Wystawa Doroczna NURTu
Najnowsze dokonania członków i sympatyków Klubu Fotografii NURT złożyły się na III Wystawę Doroczną w Galerii Pod Arkadami. Prace ośmiu łomżyńskich fotografików uzupełniają zdjęcia zaproszonych gości: Marka Doleckiego, Anny Worowskiej i Wiktora Wołkowa.
Na wystawie można oglądać ponad 40 fotografii, zarówno barwnych jak i czarno białych, wykonanych rozmaitymi technikami. Niektóre z nich stanowią swoiste cykle, jak pokazujące burzową, letnią pogodę, zdjęcia Stanisława Andruszkiewicza, czteroczęściowy cykl Wojtka Surawskiego czy prace Lecha Kazimierza Buczyńskiego, ukazujące widok z okna artysty.
- To prawie czarno białe zdjęcia, z gatunku monochromatycznych – mówi Buczyński. - Były robione w czasie ostatniej zimy, w ciągu trzech dni, przy dość dużym mrozie. Chciałem ukazać zmieniające się w czasie tych trzech dni niuanse – pomimo tego, że pogoda była stabilna, to światło się zmieniało, co widać na zdjęciach. Są one dla mnie powrotem do źródeł, chwilą odpoczynku od fotografii kreacyjnej.
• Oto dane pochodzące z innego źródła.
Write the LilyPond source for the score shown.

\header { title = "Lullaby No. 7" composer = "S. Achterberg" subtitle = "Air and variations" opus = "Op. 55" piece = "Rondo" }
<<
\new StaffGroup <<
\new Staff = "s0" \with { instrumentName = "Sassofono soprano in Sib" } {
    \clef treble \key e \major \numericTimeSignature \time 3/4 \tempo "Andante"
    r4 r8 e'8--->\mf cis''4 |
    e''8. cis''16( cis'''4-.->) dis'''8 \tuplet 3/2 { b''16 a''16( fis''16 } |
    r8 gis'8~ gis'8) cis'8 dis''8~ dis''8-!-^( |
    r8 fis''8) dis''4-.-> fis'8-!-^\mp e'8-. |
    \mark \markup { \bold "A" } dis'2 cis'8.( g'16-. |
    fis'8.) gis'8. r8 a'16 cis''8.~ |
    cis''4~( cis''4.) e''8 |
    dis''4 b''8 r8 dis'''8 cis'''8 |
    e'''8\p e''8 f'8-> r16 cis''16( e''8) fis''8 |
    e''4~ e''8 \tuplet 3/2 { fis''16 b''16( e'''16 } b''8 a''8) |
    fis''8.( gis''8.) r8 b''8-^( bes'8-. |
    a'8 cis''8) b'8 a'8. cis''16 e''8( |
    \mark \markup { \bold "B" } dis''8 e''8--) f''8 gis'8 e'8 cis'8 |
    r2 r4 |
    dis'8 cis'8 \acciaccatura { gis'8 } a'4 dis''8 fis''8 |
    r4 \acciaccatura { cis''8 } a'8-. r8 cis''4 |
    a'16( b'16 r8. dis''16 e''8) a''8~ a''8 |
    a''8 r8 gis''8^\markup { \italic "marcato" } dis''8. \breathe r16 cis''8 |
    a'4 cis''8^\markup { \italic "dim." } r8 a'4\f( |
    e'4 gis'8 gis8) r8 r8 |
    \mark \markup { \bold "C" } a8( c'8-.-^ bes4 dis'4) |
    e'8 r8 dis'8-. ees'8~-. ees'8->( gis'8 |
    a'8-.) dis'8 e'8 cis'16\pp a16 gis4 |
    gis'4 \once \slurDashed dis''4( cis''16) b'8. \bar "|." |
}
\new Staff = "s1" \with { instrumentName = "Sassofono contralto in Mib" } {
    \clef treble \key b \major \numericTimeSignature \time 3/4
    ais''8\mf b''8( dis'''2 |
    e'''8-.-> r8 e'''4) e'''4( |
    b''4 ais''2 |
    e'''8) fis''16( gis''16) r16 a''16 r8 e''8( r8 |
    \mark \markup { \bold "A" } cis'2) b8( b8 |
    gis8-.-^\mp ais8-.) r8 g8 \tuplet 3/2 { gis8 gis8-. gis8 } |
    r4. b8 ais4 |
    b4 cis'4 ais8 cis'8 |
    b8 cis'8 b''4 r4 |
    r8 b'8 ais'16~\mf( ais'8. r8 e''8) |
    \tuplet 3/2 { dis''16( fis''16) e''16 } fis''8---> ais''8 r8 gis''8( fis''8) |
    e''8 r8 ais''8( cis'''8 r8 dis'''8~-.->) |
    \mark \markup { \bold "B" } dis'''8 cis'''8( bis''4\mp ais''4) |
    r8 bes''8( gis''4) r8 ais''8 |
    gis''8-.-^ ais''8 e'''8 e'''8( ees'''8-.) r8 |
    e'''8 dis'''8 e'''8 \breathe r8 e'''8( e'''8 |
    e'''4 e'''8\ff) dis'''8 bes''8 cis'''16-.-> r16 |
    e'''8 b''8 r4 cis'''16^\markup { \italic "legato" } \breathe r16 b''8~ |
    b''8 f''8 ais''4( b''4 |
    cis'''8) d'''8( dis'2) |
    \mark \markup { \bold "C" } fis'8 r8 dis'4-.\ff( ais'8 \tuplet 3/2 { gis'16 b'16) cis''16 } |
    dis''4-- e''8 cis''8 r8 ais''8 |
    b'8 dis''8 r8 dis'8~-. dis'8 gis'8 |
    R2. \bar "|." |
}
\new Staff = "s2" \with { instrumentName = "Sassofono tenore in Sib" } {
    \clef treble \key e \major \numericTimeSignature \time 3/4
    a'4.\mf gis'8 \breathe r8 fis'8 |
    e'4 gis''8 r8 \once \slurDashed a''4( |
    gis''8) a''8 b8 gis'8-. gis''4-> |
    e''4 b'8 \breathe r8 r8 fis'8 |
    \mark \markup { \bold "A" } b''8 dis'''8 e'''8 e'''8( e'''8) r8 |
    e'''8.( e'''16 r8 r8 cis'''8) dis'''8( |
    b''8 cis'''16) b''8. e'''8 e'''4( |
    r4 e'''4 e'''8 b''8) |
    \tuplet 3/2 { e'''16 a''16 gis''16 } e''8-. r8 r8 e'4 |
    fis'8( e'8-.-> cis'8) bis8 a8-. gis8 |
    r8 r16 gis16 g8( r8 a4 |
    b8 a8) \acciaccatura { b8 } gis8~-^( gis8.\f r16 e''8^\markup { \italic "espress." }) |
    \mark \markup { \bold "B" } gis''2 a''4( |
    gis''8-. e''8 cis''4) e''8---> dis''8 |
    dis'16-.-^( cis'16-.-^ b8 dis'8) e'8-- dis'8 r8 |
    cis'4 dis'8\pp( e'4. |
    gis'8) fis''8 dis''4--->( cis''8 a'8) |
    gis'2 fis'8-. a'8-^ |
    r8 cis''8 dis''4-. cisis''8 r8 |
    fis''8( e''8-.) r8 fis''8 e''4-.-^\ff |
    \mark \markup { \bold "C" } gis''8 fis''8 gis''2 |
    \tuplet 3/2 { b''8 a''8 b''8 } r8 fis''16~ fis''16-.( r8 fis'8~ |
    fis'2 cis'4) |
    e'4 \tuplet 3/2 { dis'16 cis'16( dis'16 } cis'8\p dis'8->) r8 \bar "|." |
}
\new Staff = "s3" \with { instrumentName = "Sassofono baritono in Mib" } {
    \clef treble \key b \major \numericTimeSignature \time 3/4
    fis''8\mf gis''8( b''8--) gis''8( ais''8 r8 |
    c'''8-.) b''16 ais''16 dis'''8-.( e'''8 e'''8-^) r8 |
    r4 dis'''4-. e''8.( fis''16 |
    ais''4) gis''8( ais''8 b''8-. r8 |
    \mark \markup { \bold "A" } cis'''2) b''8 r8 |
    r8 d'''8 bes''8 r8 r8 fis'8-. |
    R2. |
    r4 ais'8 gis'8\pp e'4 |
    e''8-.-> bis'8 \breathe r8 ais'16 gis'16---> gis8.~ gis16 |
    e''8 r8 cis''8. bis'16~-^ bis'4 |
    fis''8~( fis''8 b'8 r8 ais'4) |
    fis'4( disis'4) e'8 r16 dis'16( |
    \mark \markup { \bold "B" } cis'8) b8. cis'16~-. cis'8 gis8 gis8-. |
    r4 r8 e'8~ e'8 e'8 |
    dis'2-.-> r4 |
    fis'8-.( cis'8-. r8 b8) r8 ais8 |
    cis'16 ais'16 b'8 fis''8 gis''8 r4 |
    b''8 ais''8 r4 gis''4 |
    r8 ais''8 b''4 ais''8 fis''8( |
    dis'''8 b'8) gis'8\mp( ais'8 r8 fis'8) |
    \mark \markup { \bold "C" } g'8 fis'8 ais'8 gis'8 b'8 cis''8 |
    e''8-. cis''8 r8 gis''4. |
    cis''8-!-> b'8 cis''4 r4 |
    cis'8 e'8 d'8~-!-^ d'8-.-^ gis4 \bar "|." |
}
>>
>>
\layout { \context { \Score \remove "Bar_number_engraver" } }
Inne prace są ze sobą powiązane pośrednio, jak cykl czterech fotografii Zbigniewa Ciborowskiego. „Medytacja” samotnego młodego człowieka sfotografowanego w Krakowie, otoczonego nierealnymi, rozmytymi postaciami otaczających go osób kontrastuje tu ze zdjęciem „Procesja”.
- To cykl poświęcony ludzkim emocjom – wyjaśnia Zbigniew Ciborowski. - Przedstawia medytację pojedynczego człowieka i procesję, a pomiędzy nimi nieokiełznaną, spontaniczną radość ludzi będących razem. Chodziło mi o to, by wzbudzić w oglądających refleksję, zmusić ich do zastanowienia.
Na wystawie nie brakuje też zdjęć typowo dokumentalnych, jak ascetyczne, tradycyjne w formie czarno białe zdjęcia Przemysława Karwowskiego oraz prace Grzegorza Zabielskiego, przedstawiające plenerowy spektakl „Ślepcy” w czasie Festiwalu Teatralnego „Walizka”. Zaproszeni goście - którzy nie pojawili się na wernisażu – przedstawili głównie prace starsze. Wyróżniają się wśród nich fotografie Anny Worowskiej – malarska wizja rzeczywistości i fotografowanych obiektów na przykładzie ważek.
- Rozrzut tematyki na tej wystawie jest spory – ocenia Zbigniew Ciborowski. - Ale to właśnie cechuje nasze środowisko: wszyscy robimy pejzaże, ale na wystawy doroczne dajemy zdjęcia nowe, nigdzie dotąd nie eksponowane. Co roku chcemy pokazać to co robimy - najświeższe osiągnięcia Klubu Fotografii NURT. I myślę, że będziemy to kontynuować.